On Achievement

One of the things that came up in the podcast is my continuing progress through Final Fantasy 14’s Zodiac Weapon quest. About 2 hours before the podcast, I managed to get to the final stage before the relic weapon turns into something else, Sphairai Nexus. It’s been a long trip, and there’s still a decent amount of work to do before it’s “finished”.

Nexus Get
It’s very shiny.

Because It’s There

At this point in the game, there’s not much point in completing a zodiac weapon to actually use. The advice I give to players in our free company hitting level 60 is that you should get your relic weapon because the quest is kind of cool and because it represents probably the most convenient weapon you can get on hitting 50. Upgrading it once to the “Zenith” stage gives you an i90 weapon, and this is good enough to get you through to the next non-relic weapon upgrade. If you’re sane, it’s better to pretend that the questline doesn’t continue past this point.

After the Zenith stage, the relic quest starts going into the Saga of Zodiac Weapons, and the effort/reward ratio is a bit skewed toward effort. Nearly every patch that introduced a new tier of gear added a stage to the quest, and all of these are quite time-consuming (but mostly not terribly mechanically difficult). Most players doing this quest now (including myself) are doing it just to say that they have. There’s just something satisfying about having a goal and working toward it, regardless of the actual utility of this goal.

* * * * * * *

▶ **Problem details**
Transcribe the entire essay on achievement word for word. The material that follows is not needed for this exercise.

▶ **Data extract**

* * * * * * *

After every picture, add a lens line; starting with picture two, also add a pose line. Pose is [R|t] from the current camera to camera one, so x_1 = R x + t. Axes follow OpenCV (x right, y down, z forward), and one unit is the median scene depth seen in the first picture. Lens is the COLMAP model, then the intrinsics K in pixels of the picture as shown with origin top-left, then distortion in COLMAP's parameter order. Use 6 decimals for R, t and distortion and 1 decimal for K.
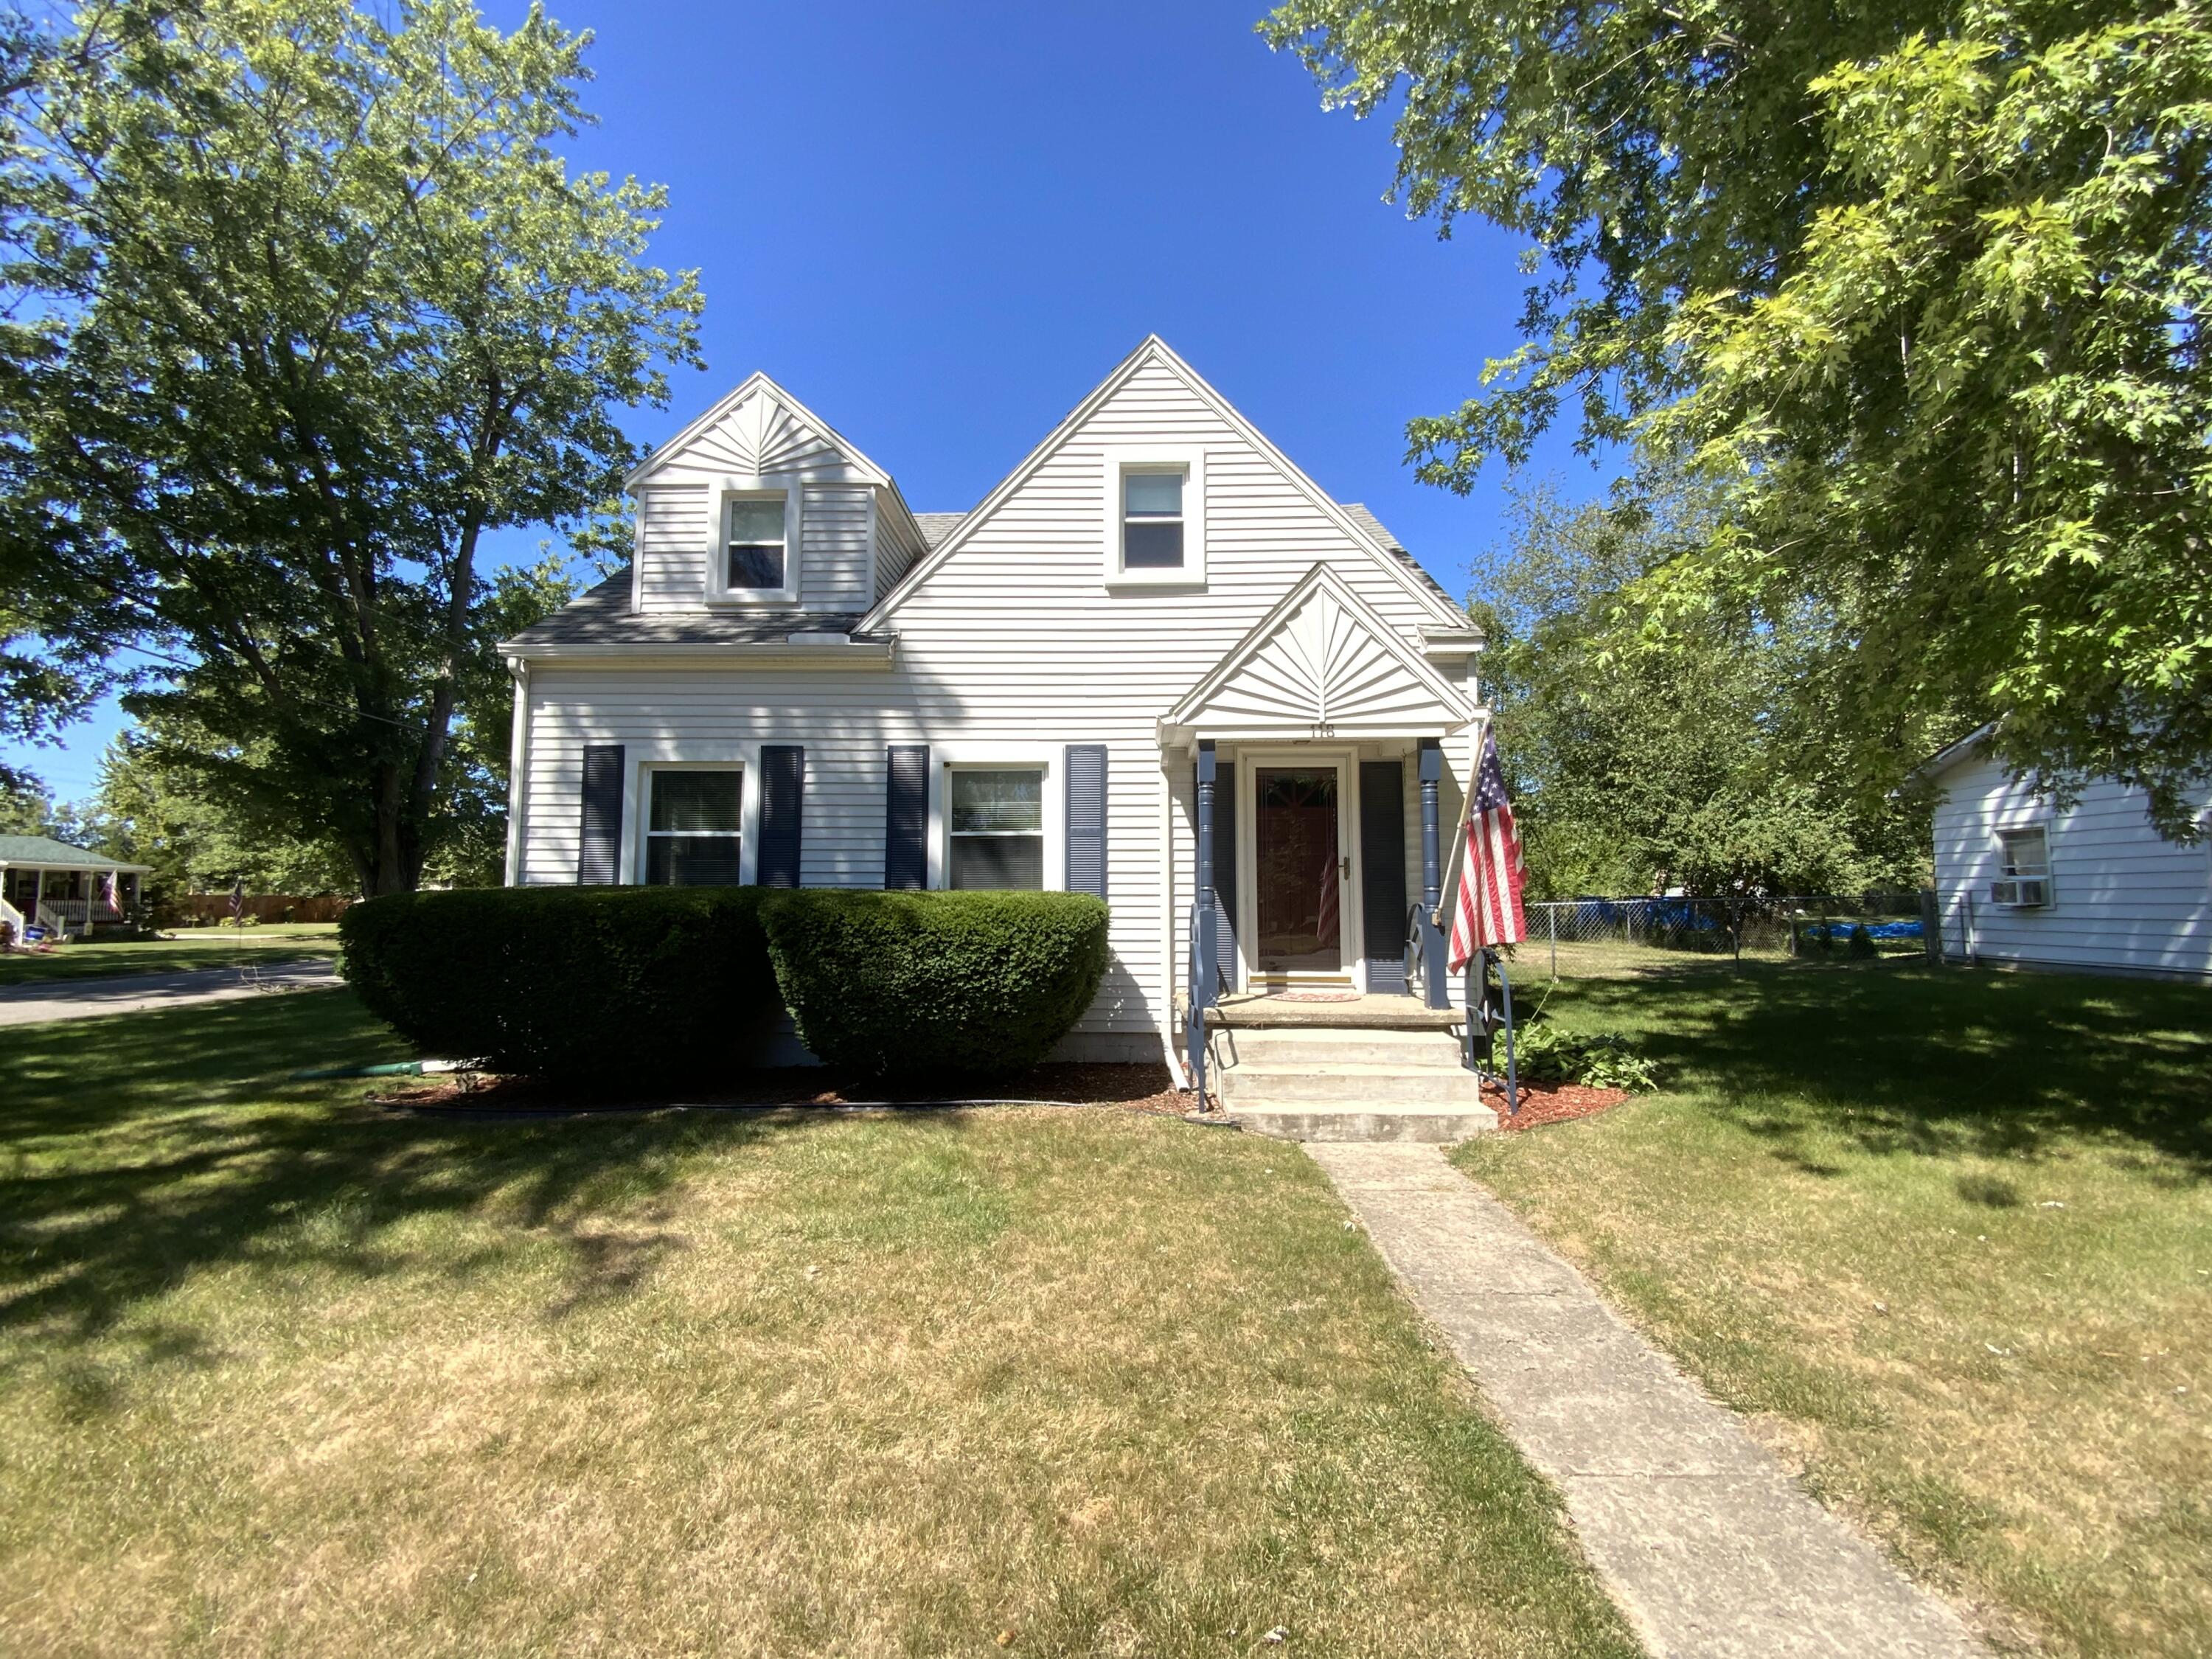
lens RADIAL K [[880.1, 0, 1106.0], [0, 880.1, 829.5], [0, 0, 1]] dist [0.000483, -0.000011]
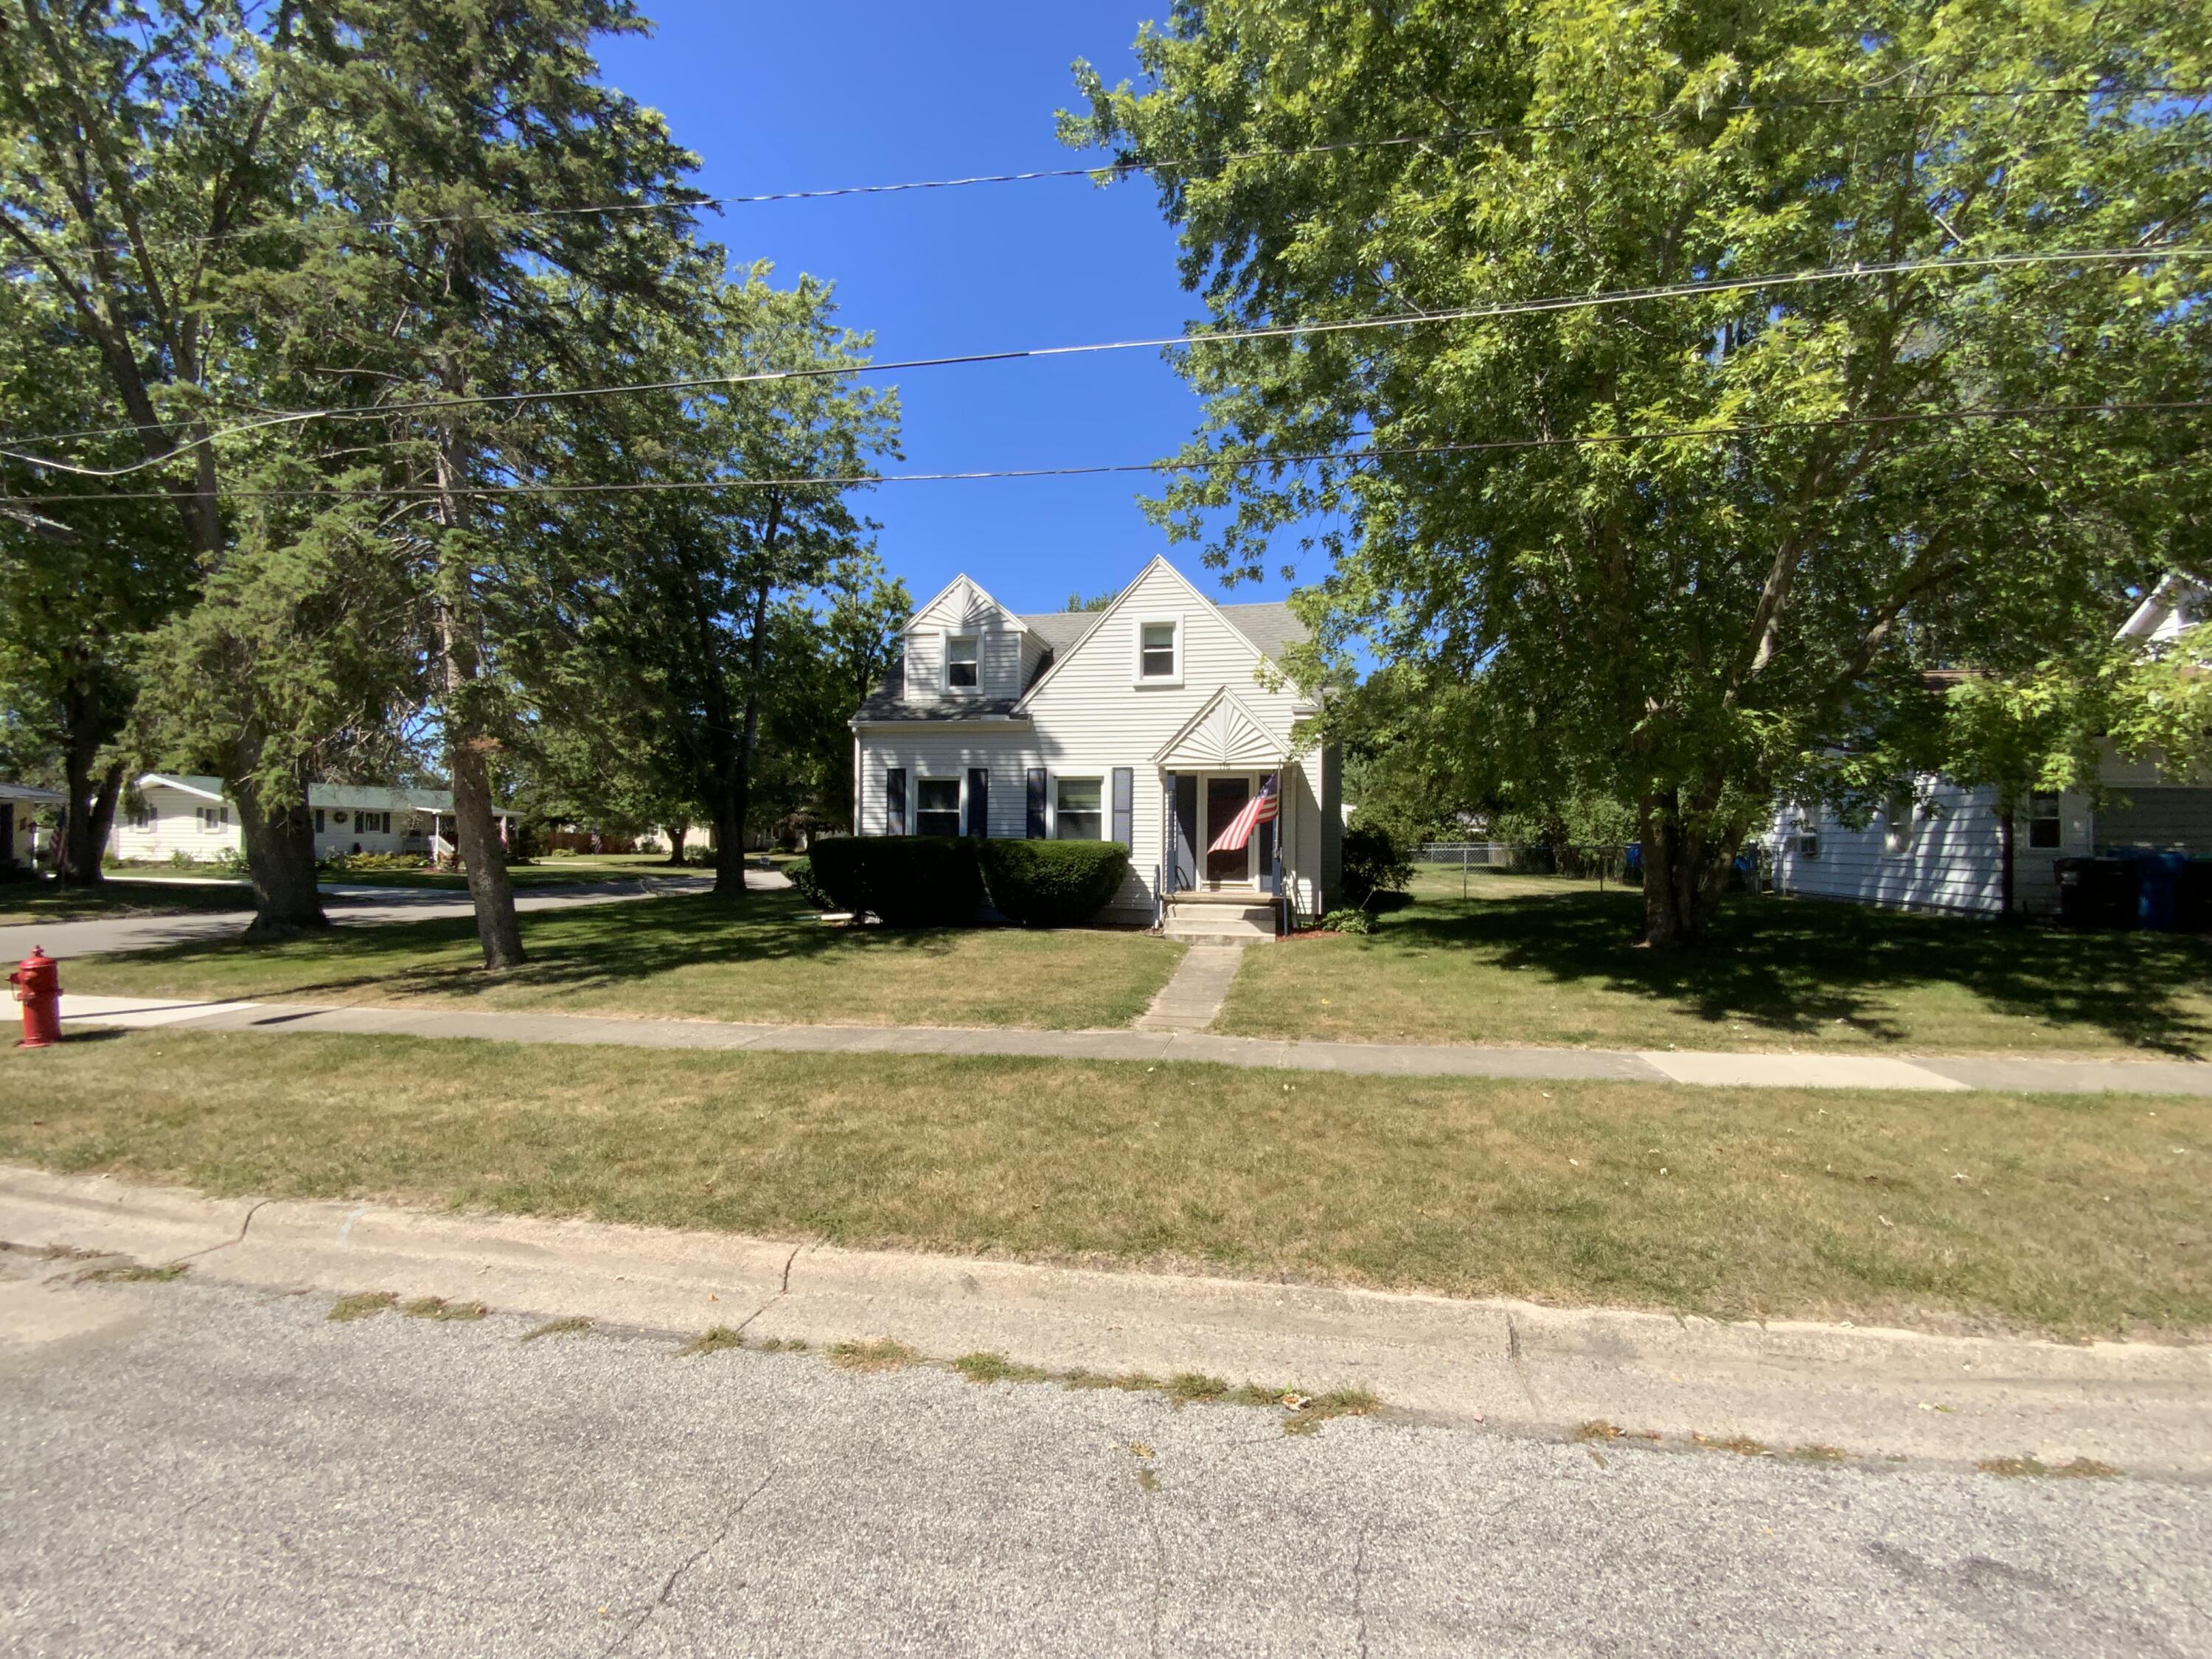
lens RADIAL K [[880.1, 0, 1106.0], [0, 880.1, 829.5], [0, 0, 1]] dist [0.000483, -0.000011]
pose [[0.985396, 0.006549, -0.170153, 0.282694], [0.004859, 0.997772, 0.066545, -0.088488], [0.170210, -0.066400, 0.983168, -0.991932]]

* * * * * * *

▶ **Answer section**
On Achievement

One of the things that came up in the podcast is my continuing progress through Final Fantasy 14’s Zodiac Weapon quest. About 2 hours before the podcast, I managed to get to the final stage before the relic weapon turns into something else, Sphairai Nexus. It’s been a long trip, and there’s still a decent amount of work to do before it’s “finished”.

Nexus Get
It’s very shiny.

Because It’s There

At this point in the game, there’s not much point in completing a zodiac weapon to actually use. The advice I give to players in our free company hitting level 60 is that you should get your relic weapon because the quest is kind of cool and because it represents probably the most convenient weapon you can get on hitting 50. Upgrading it once to the “Zenith” stage gives you an i90 weapon, and this is good enough to get you through to the next non-relic weapon upgrade. If you’re sane, it’s better to pretend that the questline doesn’t continue past this point.

After the Zenith stage, the relic quest starts going into the Saga of Zodiac Weapons, and the effort/reward ratio is a bit skewed toward effort. Nearly every patch that introduced a new tier of gear added a stage to the quest, and all of these are quite time-consuming (but mostly not terribly mechanically difficult). Most players doing this quest now (including myself) are doing it just to say that they have. There’s just something satisfying about having a goal and working toward it, regardless of the actual utility of this goal.